Khái niệm cốt lõi
The authors propose a novel framework, Latent-based Diffusion Model for Long-tailed Recognition (LDMLR), that leverages the powerful generative capabilities of diffusion models to augment feature representations and address the challenge of long-tailed recognition in computer vision.
Tóm tắt
The paper addresses the problem of long-tailed recognition in computer vision, where some classes have significantly more samples than others in the training data. The authors propose a three-stage framework called LDMLR that utilizes diffusion models to generate pseudo-features and augment the training data.
In the first stage, the authors train a baseline neural network model on the long-tailed dataset and extract the encoded features. In the second stage, they train a class-conditional latent diffusion model (LDM) to generate pseudo-features for different classes. Finally, in the third stage, they fine-tune the classification head using both the encoded and pseudo-features.
The experiments on CIFAR-LT and ImageNet-LT datasets demonstrate that the proposed LDMLR framework can effectively improve the classification accuracy over various baseline methods, especially for the tail classes. The authors also conduct ablation studies to analyze the impact of different components, such as the augmentation ratio and the selection of classes for feature generation.

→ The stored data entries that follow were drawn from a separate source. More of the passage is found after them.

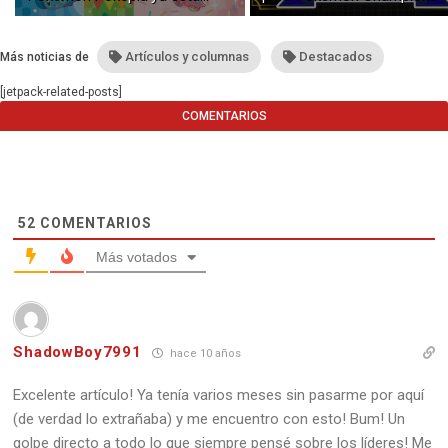
disponible con buceo y
construcción submarina
Artículos y columnas
Destacados
Más noticias de
[jetpack-related-posts]
COMENTARIOS
52
COMENTARIOS
Más votados
ShadowBoy7991
hace 10 años
Excelente artículo! Ya tenía varios meses sin pasarme por aquí
(de verdad lo extrañaba) y me encuentro con esto! Bum! Un
golpe directo a todo lo que siempre pensé sobre los líderes! Me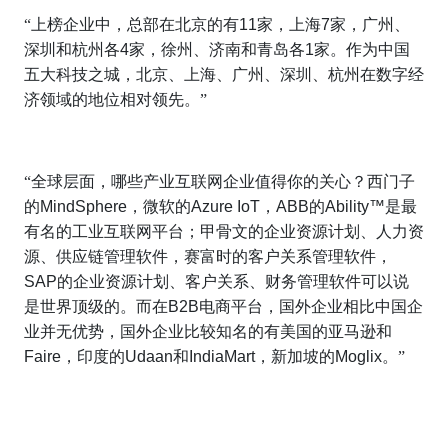
“上榜企业中，总部在北京的有
11
家，上海
7
家，广州、
深圳和杭州各
4
家，徐州、济南和青岛各
1
家。作为中国
五大科技之城，北京、上海、广州、深圳、杭州在数字经
济领域的地位相对领先。”
“全球层面，哪些产业互联网企业值得你的关心？西门子
的
MindSphere
，微软的
Azure IoT
，
ABB
的
Ability™
是最
有名的工业互联网平台；甲骨文的企业资源计划、人力资
源、供应链管理软件，赛富时的客户关系管理软件，
SAP
的企业资源计划、客户关系、财务管理软件可以说
是世界顶级的。而在
B2B
电商平台，国外企业相比中国企
业并无优势，国外企业比较知名的有美国的亚马逊和
Faire
，印度的
Udaan
和
IndiaMart
，新加坡的
Moglix
。”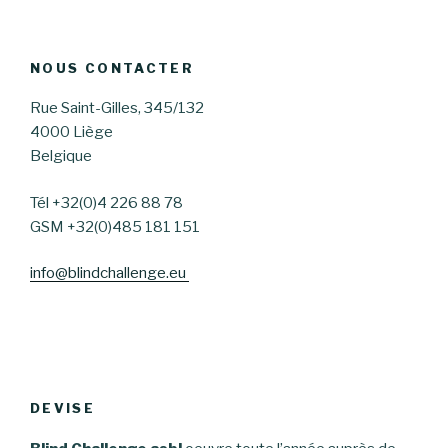
NOUS CONTACTER
Rue Saint-Gilles, 345/132
4000 Liège
Belgique
Tél +32(0)4 226 88 78
GSM +32(0)485 181 151
info@blindchallenge.eu
DEVISE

The key highlights of the paper are:
- Applying diffusion models for feature augmentation in long-tailed recognition, which is a novel approach.
- Proposing to perform the augmentation in the latent space to reduce computational cost and training time.

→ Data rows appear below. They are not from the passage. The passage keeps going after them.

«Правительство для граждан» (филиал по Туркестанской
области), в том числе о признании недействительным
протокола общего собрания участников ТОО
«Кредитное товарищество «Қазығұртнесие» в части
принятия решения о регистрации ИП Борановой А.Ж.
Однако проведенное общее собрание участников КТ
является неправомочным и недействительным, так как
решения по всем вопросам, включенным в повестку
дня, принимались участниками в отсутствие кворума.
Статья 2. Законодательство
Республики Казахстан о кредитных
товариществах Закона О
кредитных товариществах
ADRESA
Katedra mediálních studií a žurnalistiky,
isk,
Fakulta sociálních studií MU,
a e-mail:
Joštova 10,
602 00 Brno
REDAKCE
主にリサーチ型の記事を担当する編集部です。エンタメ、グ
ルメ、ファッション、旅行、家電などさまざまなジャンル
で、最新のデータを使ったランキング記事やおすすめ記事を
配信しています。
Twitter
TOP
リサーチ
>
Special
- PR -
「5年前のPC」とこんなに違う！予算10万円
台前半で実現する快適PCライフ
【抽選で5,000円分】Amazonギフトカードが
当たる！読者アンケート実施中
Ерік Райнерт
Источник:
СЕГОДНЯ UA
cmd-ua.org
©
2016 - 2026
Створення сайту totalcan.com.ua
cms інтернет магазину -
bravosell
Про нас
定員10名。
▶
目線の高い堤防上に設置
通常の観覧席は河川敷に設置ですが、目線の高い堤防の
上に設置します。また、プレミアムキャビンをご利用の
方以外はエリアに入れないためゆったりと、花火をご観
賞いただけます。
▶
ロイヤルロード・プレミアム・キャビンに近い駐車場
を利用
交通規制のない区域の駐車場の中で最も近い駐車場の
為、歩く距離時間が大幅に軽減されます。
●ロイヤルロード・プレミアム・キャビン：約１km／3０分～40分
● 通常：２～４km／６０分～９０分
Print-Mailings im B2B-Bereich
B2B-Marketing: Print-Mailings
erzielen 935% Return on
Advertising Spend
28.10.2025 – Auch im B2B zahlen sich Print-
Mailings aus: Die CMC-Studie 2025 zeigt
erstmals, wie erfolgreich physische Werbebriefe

- Achieving significant improvements in classification accuracy over baseline methods on long-tailed datasets.
- Providing insights into the effectiveness of targeted feature augmentation for different class distributions (many, medium, few).
Thống kê
The paper reports the following key metrics:
CIFAR-10-LT with IF=100: Baseline WCDAS accuracy 84.67%, WCDAS+LDMLR accuracy 86.29% (↑1.62%)
CIFAR-100-LT with IF=100: Baseline WCDAS accuracy 50.95%, WCDAS+LDMLR accuracy 51.92% (↑0.97%)

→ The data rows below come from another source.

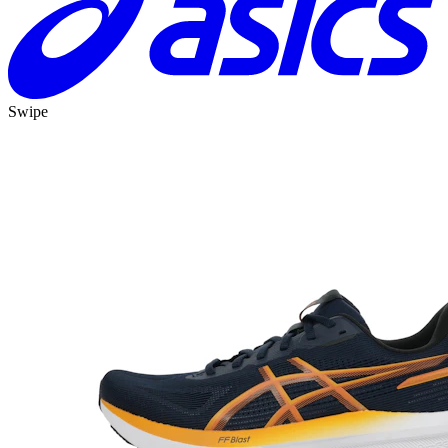
Swipe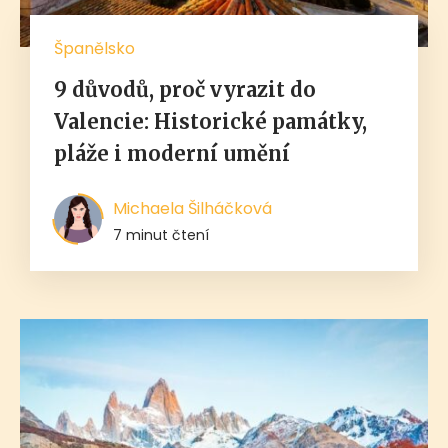
Španělsko
9 důvodů, proč vyrazit do
Valencie: Historické památky,
pláže i moderní umění
Michaela Šilháčková
7 minut čtení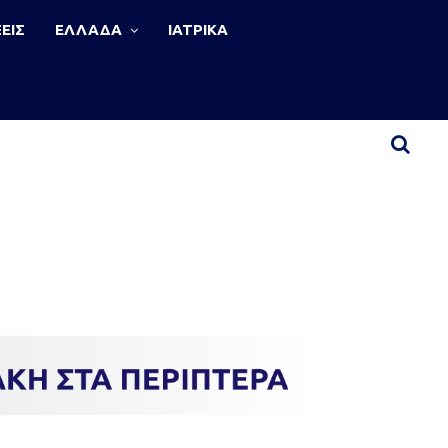
ΕΙΣ
ΕΛΛΑΔΑ
ΙΑΤΡΙΚΑ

ImageNet-LT: Baseline WCDAS accuracy 44.6%, WCDAS+LDMLR accuracy 44.8% (↑0.2%)
Trích dẫn
"Our method applies the diffusion model to enrich the feature embeddings for the long-tailed problem, offering a new solution to this challenging problem. To the best of my knowledge, we are first to explore the capability of diffusion model in the long-tailed recognition problem."
"When using the diffusion model, we propose to do the augmentation in the latent space instead of the image space, which reduces the computational cost and speeds up the training process."